**Problem details**
Please work out how many lines below contain the word "print", and reply with only that number.

**Data entries**
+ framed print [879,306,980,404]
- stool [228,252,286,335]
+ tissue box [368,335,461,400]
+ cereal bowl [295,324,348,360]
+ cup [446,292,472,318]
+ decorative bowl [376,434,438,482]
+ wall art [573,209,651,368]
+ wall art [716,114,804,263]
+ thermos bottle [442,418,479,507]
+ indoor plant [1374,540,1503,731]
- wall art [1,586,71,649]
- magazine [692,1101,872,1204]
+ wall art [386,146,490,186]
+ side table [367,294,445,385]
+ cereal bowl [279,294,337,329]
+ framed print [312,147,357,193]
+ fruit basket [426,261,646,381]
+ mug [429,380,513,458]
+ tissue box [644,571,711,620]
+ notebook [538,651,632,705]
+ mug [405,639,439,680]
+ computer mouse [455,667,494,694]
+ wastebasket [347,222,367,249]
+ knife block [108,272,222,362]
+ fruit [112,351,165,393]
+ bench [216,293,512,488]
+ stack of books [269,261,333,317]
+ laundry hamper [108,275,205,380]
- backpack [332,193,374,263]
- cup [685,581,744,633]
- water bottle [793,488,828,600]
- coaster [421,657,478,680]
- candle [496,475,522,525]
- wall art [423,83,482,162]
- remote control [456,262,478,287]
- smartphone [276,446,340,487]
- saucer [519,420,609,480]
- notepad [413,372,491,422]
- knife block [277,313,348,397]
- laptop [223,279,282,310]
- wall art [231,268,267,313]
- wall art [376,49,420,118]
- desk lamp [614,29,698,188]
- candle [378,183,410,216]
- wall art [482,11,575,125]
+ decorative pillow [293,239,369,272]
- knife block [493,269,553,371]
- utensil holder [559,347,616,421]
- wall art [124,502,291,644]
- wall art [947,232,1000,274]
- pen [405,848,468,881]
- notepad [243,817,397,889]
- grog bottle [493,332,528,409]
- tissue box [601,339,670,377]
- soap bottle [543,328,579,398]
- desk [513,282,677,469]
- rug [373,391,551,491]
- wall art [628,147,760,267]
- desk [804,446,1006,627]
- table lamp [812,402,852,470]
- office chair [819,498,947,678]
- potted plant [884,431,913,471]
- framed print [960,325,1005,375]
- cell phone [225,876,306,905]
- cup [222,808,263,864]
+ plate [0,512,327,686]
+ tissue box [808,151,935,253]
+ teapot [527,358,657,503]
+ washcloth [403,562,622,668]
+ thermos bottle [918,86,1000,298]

**Solution**
3